Perlukah Angka Kematian PDP dengan Gejala COVID-19 Akut Diumumkan?
Kenapa PDP meninggal dunia perlu dibuka ke publik?
Epidemiolog dari Universitas Indonesia, Pandu Riono mengatakan bahwa meski dalam situasi keterbatasan sarana laboratorium, pemerintah seharusnya fleksibel melaporkan angka kematian PDP agar memberikan kepastian kepada masyarakat.
Ia menilai semua kematian PDP dengan gejala akut COVID-19 harus diperiksa untuk memastikan apakah pasien memang meninggal karena COVID-19 atau tidak. Dengan demikian, masyarakat tidak dibingungkan dengan protokol pemakaman yang harus dijalankan.
"Supaya keluarga (yang meninggal dunia) juga tahu, kalau keluarganya tahu dia kontak sama yang COVID-19 positif, dia harus juga diperiksa supaya diyakini tidak menular pada keluarganya, kalau ternyata keluarganya positif ya harus diisolasi,” kata Pandu kepada DW Indonesia, Selasa (28/04).
Pandu juga menyatakan bahwa hal ini sejatinya memperlihatkan kapasitas laboratorium pengujian COVID-19 di Indonesia yang sangat terbatas, sehingga menyebabkan data pemerintah pusat dengan data di daerah menjadi tidak konsisten.
Seperti di DKI Jakarta, Data dari Dinas Pertamanan dan Hutan Kota Pemprov DKI Jakarta dalam paparan Gubernur DKI Jakarta yang diterima DW, menunjukkan bahwa sejak 6 Maret 2020 hingga 26 April 2020, telah dilakukan 1.472 pemakaman jenazah dengan kategori penyakit menular dan dengan protap COVID-19. Jumlah ini lebih besar dari angka resmi pemerintah tentang kematian akibat COVID-19 di DKI Jakarta, yaitu sebanyak 370 kematian.

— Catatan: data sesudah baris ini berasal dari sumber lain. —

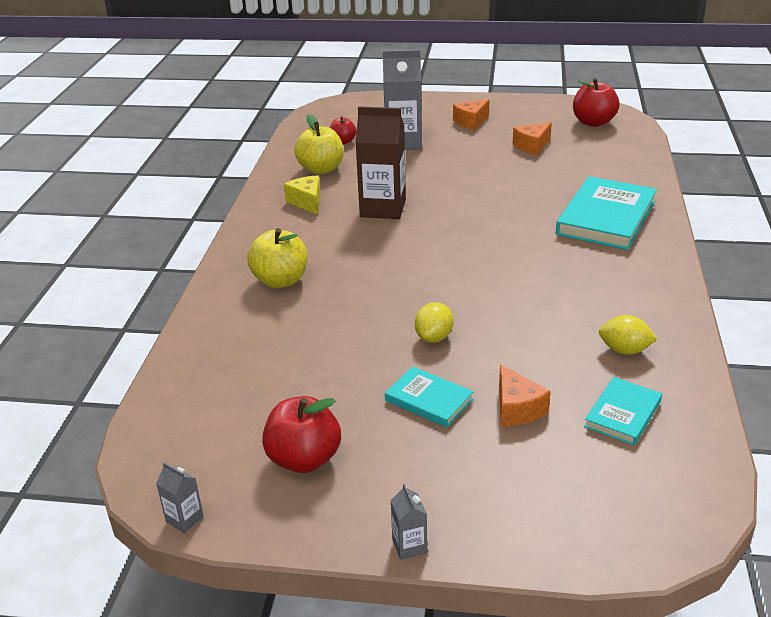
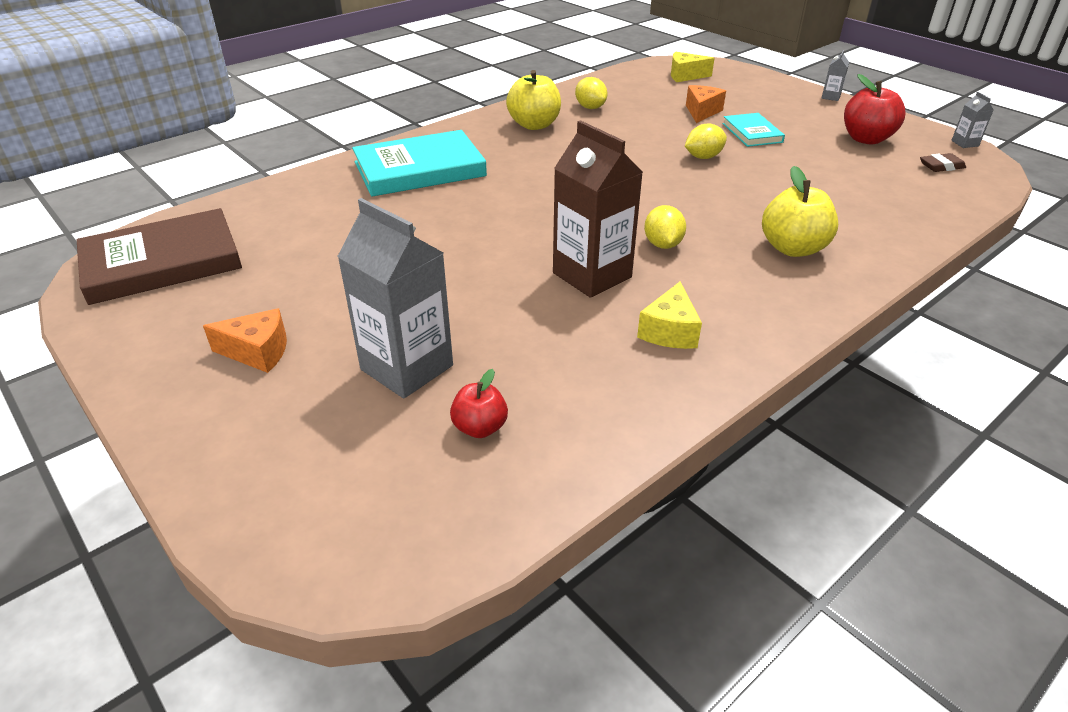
camera: 140 degrees left, 5 degrees up
(200, 449) = (941, 166): none -> brown eraser
(321, 169) = (586, 382): yellow apple -> yellow apple (534, 125)
(367, 243) = (662, 244): none -> yellow lemon
(532, 146) = (295, 268): orange cheese -> none
(593, 122) = (162, 262): red apple -> brown book
(622, 414) = (645, 91): turquoise book -> none
(634, 483) = (685, 76): none -> yellow cheese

Dalam paparan itu, disebutkan bahwa dua faktor menjadi penyebabnya, yaitu pasien sudah meninggal dunia sebelum sempat dilakukan tes, atau korban sudah dites tapi meninggal dunia sebelum hasil tes definitifnya keluar.
Tes COVID-19 Indonesia salah satu yang paling rendah di dunia
Terkait data tes COVID-19 di Indonesia, satuan gugus tugas dalam laporan hariannya memang hanya memasukkan data pengujian antigen berbasis real time Polymerase Chain Reaction (RT-PCR) saja.